A human monoclonal antibody to a novel ovarian cancer target inhibits tumor growth

B59 We identified a novel human cell surface protein, AGS-8, which is expressed in >70% of ovarian cancers, predominantly in advanced stages of serous adenocarcinoma. Amongst normal tissues, AGS-8 expression is restricted to testis and the red pulp of spleen. In vitro studies with AGS-8 expressing cells indicated an involvement of AGS-8 in tumor cell survival, migration, invasion and cell-cell interaction. Furthermore, a purified AGS-8 extracellular domain (ECD) protein mediated Ca 2+ -dependent binding to human umbilical vein endothelial cells (HUVEC), supported their survival and induced tube formation in vitro . Recombinant expression of AGS-8 in murine fibroblasts was oncogenic, leading to aggressive tumor growth and metastasis in mice. Additionally, these cells induced significant angiogenesis when implanted in vivo . Recombinant AGS-8 expression in ovarian carcinoma cells (OVCAR-5) led to enhancement of their intrinsic tumor growth in vivo .

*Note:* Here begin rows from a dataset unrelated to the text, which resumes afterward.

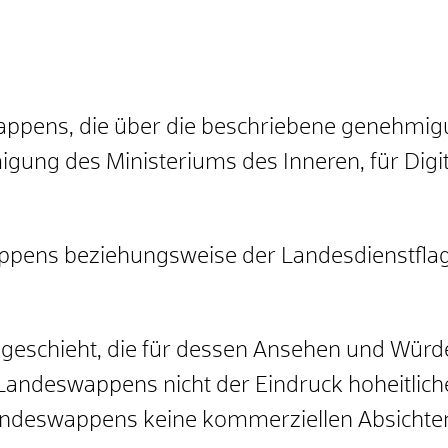
ppens, die über die beschriebene genehmig
igung des Ministeriums des Inneren, für Di
pens beziehungsweise der Landesdienstflag
e geschieht, die für dessen Ansehen und Würde 
Landeswappens nicht der Eindruck hoheitlich
ndeswappens keine kommerziellen Absichten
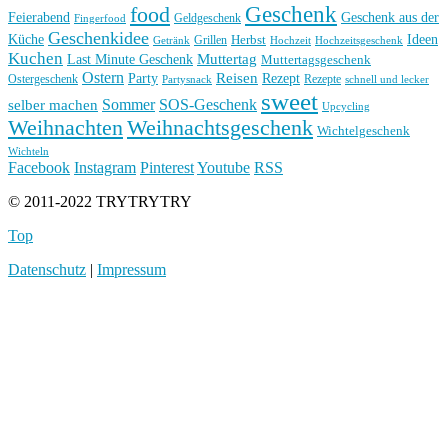
Geschenk
food
Feierabend
Geschenk aus der
Geldgeschenk
Fingerfood
Geschenkidee
Küche
Ideen
Grillen
Herbst
Getränk
Hochzeit
Hochzeitsgeschenk
Kuchen
Muttertag
Last Minute Geschenk
Muttertagsgeschenk
Ostern
Reisen
Rezept
Party
Ostergeschenk
Rezepte
Partysnack
schnell und lecker
sweet
Sommer
SOS-Geschenk
selber machen
Upcycling
Weihnachten
Weihnachtsgeschenk
Wichtelgeschenk
Wichteln
Facebook
Instagram
Pinterest
Youtube
RSS
© 2011-2022 TRYTRYTRY
Top
Datenschutz
|
Impressum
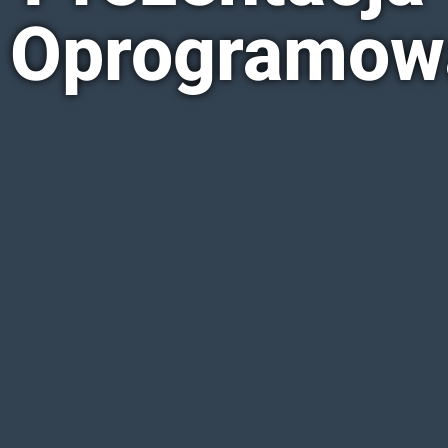
Oprogramow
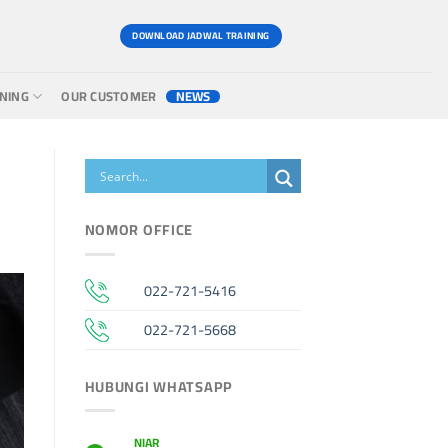
DOWNLOAD JADWAL TRAINING
INING
OUR CUSTOMER
NEWS
NOMOR OFFICE
022-721-5416
022-721-5668
HUBUNGI WHATSAPP
NIAR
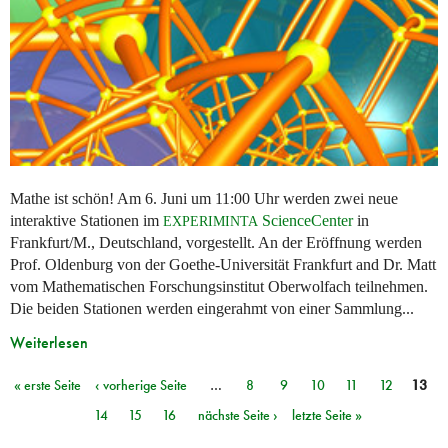
Mathe ist schön! Am 6. Juni um 11:00 Uhr werden zwei neue
interaktive Stationen im
ScienceCenter
in
EXPERIMINTA
Frankfurt/M., Deutschland, vorgestellt. An der Eröffnung werden
Prof. Oldenburg von der Goethe-Universität Frankfurt and Dr. Matt
vom Mathematischen Forschungsinstitut Oberwolfach teilnehmen.
Die beiden Stationen werden eingerahmt von einer Sammlung...
Weiterlesen
« erste Seite
‹ vorherige Seite
…
8
9
10
11
12
13
Seiten
14
15
16
nächste Seite ›
letzte Seite »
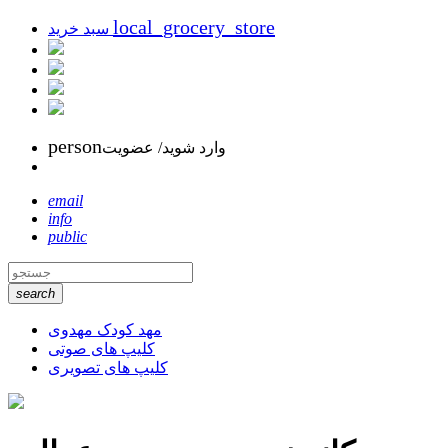
local_grocery_store
سبد خرید
person
وارد شوید/ عضویت
email
info
public
search
مهد کودک مهدوی
کلیپ های صوتی
کلیپ های تصویری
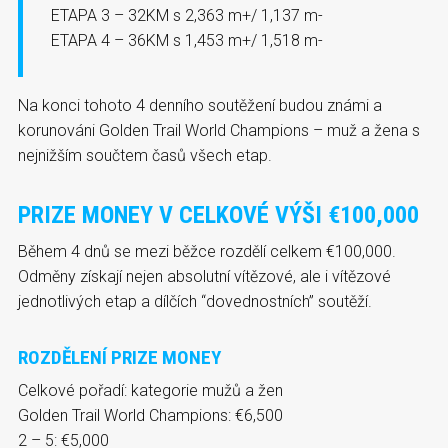
ETAPA 3 – 32KM s 2,363 m+/ 1,137 m-
ETAPA 4 – 36KM s 1,453 m+/ 1,518 m-
Na konci tohoto 4 denního soutěžení budou známi a
korunováni Golden Trail World Champions – muž a žena s
nejnižším součtem časů všech etap.
PRIZE MONEY V CELKOVÉ VÝŠI €100,000
Během 4 dnů se mezi běžce rozdělí celkem €100,000.
Odměny získají nejen absolutní vítězové, ale i vítězové
jednotlivých etap a dílčích “dovednostních” soutěží.
ROZDĚLENÍ PRIZE MONEY
Celkové pořadí: kategorie mužů a žen
Golden Trail World Champions: €6,500
2 – 5: €5,000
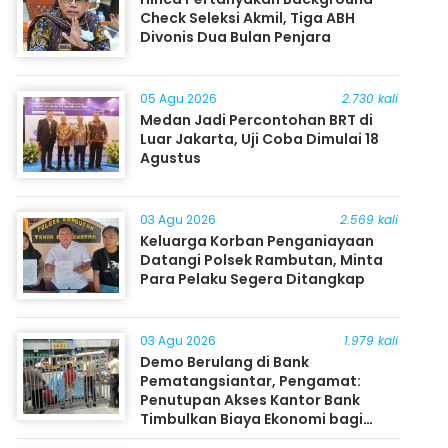
Check Seleksi Akmil, Tiga ABH
Divonis Dua Bulan Penjara
05 Agu 2026
2.730 kali
Medan Jadi Percontohan BRT di
Luar Jakarta, Uji Coba Dimulai 18
Agustus
03 Agu 2026
2.569 kali
Keluarga Korban Penganiayaan
Datangi Polsek Rambutan, Minta
Para Pelaku Segera Ditangkap
03 Agu 2026
1.979 kali
Demo Berulang di Bank
Pematangsiantar, Pengamat:
Penutupan Akses Kantor Bank
Timbulkan Biaya Ekonomi bagi
Masyarakat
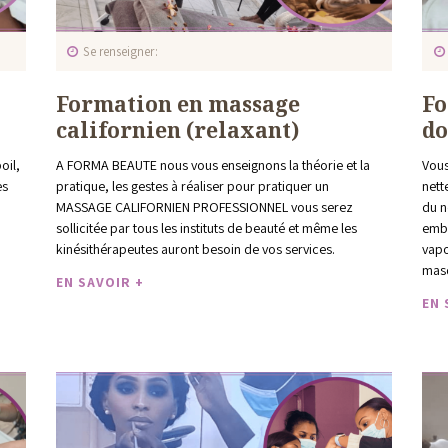
Se renseigner
Formation en massage
Fo
californien (relaxant)
d
oil,
A FORMA BEAUTE nous vous enseignons la théorie et la
Vous
es
pratique, les gestes à réaliser pour pratiquer un
nett
MASSAGE CALIFORNIEN PROFESSIONNEL vous serez
du n
sollicitée par tous les instituts de beauté et même les
embe
kinésithérapeutes auront besoin de vos services.
vapo
masq
EN SAVOIR +
EN 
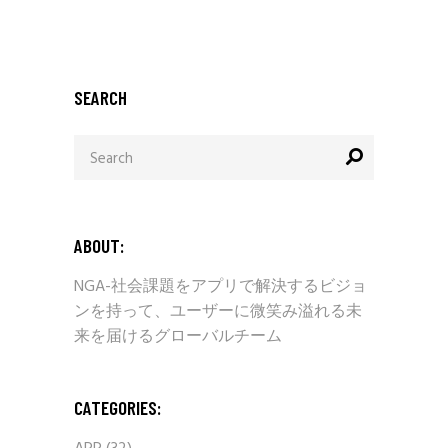
SEARCH
ABOUT:
NGA-社会課題をアプリで解決するビジョ
ンを持って、ユーザーに微笑み溢れる未
来を届けるグローバルチーム
CATEGORIES:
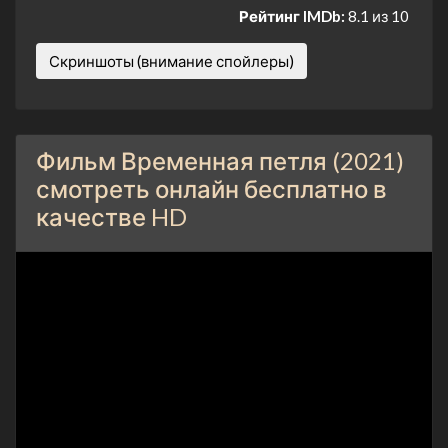
Рейтинг IMDb:
8.1 из 10
Скриншоты (внимание спойлеры)
Фильм Временная петля (2021)
смотреть онлайн бесплатно в
качестве HD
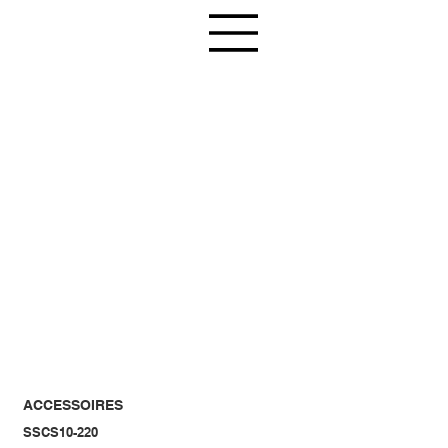
ACCESSOIRES
SSCS10-220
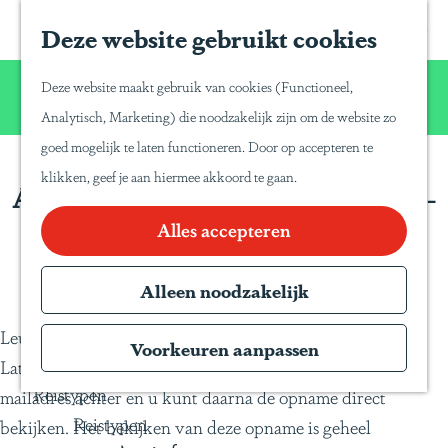
Home
Z
S
Deze website gebruikt cookies
G
Inspiratie
o
a
a
Reisinspiratie
Wij willen u net zo van Latijns-Amerika laten
e
p
Deze website maakt gebruik van cookies (Functioneel,
Blog
n
genieten zoals wij dat zelf doen!
k
a
Analytisch, Marketing) die noodzakelijk zijn om de website zo
Duurzaam reizen
a
e
P
goed mogelijk te laten functioneren. Door op accepteren te
a
Gente Mágica
n
a
klikken, geef je aan hiermee akkoord te gaan.
Aanmelden introductie in Latijns-
r
Inspiratiedagen
n
Amerika
d
Alles accepteren
KLM Holland
a
e
Herald
T
h
Alleen noodzakelijk
Magazine
r
o
Webinars
a
Leuk dat u onze online presentatie; een introductie in
m
Voorkeuren aanpassen
v
Latijns-Amerika wilt bekijken. Laat hieronder uw e-
e
e
Reistypen
mailadres achter en u kunt daarna de opname direct
p
l
Reistypen
bekijken. Het bekijken van deze opname is geheel
a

 XenoMouse ® technology was employed to generate a panel of high affinity fully human monoclonal antibodies (MAbs) to AGS-8, targeting diverse epitope groups. One MAb that exhibited potent inhibitory activity in all functional assays was AGS-8M4, an IgG 1 κ MAb with a Kd = 5 x 10 -9 M for cell surface AGS-8. AGS-8M4 dose-dependently inhibited tube formation in vitro . In addition, AGS-8M4 inhibited the migration, invasion and cell-cell interaction of AGS-8 expressing cells. Significant anti-tumor efficacy of AGS-8M4 in vivo was observed in both recombinant models and in endogenous models, either during tumor formation or in well-established tumors. Efficacy of AGS-8M4 was maintained after MAb de-glycosylation, indicating an intrinsic anti-tumor activity of the MAb without significant contribution by immune effector functions. AGS-8M4 inhibited lung metastases in the 3T3/AGS-8 tumor model, further suggesting a role of AGS-8 in tumor cell migration and invasion. Studies evaluating the anti-tumor efficacy of AGS-8M4 with drug combinations are underway. Together, these data establish AGS-8 as a novel and attractive ovarian cancer target and AGS-8M4 as a potential therapeutic MAb for this cancer indication.